Exercise instructions
Your answer is the lines below, exactly, from the one that contains "הנך מסכים ומצהיר" through the one that contains "passé, la volatilité", both included.
== Dataset records ==
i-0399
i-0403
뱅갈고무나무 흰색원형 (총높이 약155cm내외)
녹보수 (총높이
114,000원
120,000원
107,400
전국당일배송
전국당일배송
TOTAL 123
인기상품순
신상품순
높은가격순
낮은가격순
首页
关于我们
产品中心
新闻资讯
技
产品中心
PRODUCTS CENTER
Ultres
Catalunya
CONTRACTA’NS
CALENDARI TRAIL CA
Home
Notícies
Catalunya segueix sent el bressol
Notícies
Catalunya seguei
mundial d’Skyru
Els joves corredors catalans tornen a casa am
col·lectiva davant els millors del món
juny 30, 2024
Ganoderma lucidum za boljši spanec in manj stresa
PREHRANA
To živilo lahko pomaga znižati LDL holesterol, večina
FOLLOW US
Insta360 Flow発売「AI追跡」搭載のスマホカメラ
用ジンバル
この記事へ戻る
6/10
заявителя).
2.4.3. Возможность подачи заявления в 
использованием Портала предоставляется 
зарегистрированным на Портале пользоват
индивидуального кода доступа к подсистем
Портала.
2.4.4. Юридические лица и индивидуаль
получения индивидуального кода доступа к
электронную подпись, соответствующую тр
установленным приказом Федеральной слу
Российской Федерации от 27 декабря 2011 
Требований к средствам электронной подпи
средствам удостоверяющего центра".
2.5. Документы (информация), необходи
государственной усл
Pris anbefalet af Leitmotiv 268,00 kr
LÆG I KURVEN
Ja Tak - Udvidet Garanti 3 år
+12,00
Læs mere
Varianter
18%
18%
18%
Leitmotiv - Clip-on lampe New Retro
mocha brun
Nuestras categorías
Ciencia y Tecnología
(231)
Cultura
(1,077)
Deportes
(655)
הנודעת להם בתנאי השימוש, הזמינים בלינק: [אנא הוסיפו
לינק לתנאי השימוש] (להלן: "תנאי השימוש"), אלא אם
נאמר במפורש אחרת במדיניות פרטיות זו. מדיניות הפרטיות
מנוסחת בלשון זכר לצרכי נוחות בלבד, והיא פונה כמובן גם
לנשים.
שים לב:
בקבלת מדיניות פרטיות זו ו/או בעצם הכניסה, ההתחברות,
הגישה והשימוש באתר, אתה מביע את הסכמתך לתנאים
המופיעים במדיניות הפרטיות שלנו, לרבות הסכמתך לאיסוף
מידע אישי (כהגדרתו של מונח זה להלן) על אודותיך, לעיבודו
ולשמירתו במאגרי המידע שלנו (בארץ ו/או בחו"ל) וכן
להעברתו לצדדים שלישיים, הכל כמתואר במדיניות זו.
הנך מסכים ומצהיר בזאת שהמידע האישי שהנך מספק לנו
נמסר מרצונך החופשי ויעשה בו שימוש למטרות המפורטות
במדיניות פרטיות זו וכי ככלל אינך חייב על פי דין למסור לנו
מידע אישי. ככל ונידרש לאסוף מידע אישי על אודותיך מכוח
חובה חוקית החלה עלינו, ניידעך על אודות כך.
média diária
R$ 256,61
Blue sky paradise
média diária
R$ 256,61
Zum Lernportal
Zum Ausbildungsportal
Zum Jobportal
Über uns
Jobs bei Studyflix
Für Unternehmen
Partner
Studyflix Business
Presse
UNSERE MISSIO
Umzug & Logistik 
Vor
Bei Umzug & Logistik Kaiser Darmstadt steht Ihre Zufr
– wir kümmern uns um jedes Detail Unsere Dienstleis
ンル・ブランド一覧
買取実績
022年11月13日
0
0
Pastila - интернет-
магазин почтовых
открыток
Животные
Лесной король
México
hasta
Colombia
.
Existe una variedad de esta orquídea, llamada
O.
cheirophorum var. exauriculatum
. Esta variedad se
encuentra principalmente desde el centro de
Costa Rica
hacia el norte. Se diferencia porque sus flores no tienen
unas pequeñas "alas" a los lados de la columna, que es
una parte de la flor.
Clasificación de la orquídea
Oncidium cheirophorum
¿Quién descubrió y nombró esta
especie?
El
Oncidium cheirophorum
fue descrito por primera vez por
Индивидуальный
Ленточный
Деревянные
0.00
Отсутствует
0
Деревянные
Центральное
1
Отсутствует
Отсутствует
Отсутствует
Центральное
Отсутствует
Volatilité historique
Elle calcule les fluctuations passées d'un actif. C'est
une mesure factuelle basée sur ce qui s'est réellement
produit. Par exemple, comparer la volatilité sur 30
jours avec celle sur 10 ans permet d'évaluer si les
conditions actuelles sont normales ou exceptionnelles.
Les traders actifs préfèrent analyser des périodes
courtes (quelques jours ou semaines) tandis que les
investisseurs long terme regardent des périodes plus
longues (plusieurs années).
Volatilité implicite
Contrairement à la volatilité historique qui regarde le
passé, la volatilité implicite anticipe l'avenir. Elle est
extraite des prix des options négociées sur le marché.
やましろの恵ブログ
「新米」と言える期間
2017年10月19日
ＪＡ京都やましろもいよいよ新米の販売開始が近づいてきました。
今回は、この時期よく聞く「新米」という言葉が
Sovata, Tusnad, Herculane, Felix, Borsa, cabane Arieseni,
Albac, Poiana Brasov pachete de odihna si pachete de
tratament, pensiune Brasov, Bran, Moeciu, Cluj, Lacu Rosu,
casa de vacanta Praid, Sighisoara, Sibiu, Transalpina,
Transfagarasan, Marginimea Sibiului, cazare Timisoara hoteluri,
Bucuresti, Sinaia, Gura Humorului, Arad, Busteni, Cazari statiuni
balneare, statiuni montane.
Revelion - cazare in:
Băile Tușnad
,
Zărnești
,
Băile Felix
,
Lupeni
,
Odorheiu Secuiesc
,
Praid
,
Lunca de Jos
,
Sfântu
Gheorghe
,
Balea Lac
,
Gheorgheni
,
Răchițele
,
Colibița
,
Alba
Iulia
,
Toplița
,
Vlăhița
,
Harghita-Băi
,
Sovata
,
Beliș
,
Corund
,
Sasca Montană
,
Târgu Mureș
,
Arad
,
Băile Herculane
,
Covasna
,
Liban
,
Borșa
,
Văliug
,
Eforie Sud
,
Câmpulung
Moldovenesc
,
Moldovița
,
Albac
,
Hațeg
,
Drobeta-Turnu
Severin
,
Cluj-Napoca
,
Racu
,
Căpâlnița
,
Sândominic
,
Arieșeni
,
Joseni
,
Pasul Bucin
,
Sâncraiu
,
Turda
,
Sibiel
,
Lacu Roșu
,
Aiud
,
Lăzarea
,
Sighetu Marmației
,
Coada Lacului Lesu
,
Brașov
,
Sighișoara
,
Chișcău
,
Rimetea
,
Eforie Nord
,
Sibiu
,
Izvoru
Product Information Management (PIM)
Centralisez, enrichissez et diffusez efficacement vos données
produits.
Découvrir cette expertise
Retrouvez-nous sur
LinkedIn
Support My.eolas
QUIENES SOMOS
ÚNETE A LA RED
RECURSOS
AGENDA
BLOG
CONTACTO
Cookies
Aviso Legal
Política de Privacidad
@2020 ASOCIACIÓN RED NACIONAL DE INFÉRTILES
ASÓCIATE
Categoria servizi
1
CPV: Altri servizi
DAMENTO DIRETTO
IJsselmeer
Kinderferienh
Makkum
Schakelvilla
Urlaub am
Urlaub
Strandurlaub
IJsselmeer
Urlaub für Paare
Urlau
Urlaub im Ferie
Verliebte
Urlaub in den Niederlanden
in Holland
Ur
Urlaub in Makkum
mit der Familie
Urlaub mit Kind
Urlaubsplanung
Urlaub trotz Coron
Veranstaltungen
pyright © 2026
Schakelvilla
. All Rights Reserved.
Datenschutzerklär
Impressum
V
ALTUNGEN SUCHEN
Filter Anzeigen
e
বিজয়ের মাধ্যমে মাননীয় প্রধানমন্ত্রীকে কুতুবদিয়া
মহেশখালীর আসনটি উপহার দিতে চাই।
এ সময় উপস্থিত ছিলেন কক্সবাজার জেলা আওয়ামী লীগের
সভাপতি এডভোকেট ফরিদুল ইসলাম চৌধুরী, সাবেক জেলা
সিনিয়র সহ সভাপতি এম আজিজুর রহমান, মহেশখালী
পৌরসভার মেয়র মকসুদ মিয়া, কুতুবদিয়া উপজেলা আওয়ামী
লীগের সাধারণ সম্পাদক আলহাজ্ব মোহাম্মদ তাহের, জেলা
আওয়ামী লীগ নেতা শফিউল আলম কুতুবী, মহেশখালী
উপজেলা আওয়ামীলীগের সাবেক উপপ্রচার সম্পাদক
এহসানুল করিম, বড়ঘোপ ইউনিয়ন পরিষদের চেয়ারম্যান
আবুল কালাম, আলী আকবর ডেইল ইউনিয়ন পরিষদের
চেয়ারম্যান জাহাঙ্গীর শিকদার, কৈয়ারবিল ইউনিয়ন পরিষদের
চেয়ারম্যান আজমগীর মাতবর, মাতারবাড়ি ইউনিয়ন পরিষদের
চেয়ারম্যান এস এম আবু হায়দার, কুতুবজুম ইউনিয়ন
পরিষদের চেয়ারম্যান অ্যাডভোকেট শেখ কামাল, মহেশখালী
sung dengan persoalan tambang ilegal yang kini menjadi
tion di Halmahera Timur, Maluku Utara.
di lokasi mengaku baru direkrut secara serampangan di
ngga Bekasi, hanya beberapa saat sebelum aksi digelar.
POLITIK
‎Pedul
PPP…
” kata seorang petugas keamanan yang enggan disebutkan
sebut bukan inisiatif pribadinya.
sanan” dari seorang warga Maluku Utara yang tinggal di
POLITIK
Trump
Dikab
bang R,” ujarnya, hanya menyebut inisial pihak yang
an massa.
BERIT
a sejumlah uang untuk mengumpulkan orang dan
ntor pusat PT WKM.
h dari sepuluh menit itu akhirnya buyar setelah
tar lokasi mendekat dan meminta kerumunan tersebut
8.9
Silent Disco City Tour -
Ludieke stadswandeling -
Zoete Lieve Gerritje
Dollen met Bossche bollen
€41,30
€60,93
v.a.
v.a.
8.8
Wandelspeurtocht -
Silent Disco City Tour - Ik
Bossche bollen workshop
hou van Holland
===
Solution to this task
הנך מסכים ומצהיר בזאת שהמידע האישי שהנך מספק לנו
נמסר מרצונך החופשי ויעשה בו שימוש למטרות המפורטות
במדיניות פרטיות זו וכי ככלל אינך חייב על פי דין למסור לנו
מידע אישי. ככל ונידרש לאסוף מידע אישי על אודותיך מכוח
חובה חוקית החלה עלינו, ניידעך על אודות כך.
média diária
R$ 256,61
Blue sky paradise
média diária
R$ 256,61
Zum Lernportal
Zum Ausbildungsportal
Zum Jobportal
Über uns
Jobs bei Studyflix
Für Unternehmen
Partner
Studyflix Business
Presse
UNSERE MISSIO
Umzug & Logistik 
Vor
Bei Umzug & Logistik Kaiser Darmstadt steht Ihre Zufr
– wir kümmern uns um jedes Detail Unsere Dienstleis
ンル・ブランド一覧
買取実績
022年11月13日
0
0
Pastila - интернет-
магазин почтовых
открыток
Животные
Лесной король
México
hasta
Colombia
.
Existe una variedad de esta orquídea, llamada
O.
cheirophorum var. exauriculatum
. Esta variedad se
encuentra principalmente desde el centro de
Costa Rica
hacia el norte. Se diferencia porque sus flores no tienen
unas pequeñas "alas" a los lados de la columna, que es
una parte de la flor.
Clasificación de la orquídea
Oncidium cheirophorum
¿Quién descubrió y nombró esta
especie?
El
Oncidium cheirophorum
fue descrito por primera vez por
Индивидуальный
Ленточный
Деревянные
0.00
Отсутствует
0
Деревянные
Центральное
1
Отсутствует
Отсутствует
Отсутствует
Центральное
Отсутствует
Volatilité historique
Elle calcule les fluctuations passées d'un actif. C'est
une mesure factuelle basée sur ce qui s'est réellement
produit. Par exemple, comparer la volatilité sur 30
jours avec celle sur 10 ans permet d'évaluer si les
conditions actuelles sont normales ou exceptionnelles.
Les traders actifs préfèrent analyser des périodes
courtes (quelques jours ou semaines) tandis que les
investisseurs long terme regardent des périodes plus
longues (plusieurs années).
Volatilité implicite
Contrairement à la volatilité historique qui regarde le
passé, la volatilité implicite anticipe l'avenir. Elle est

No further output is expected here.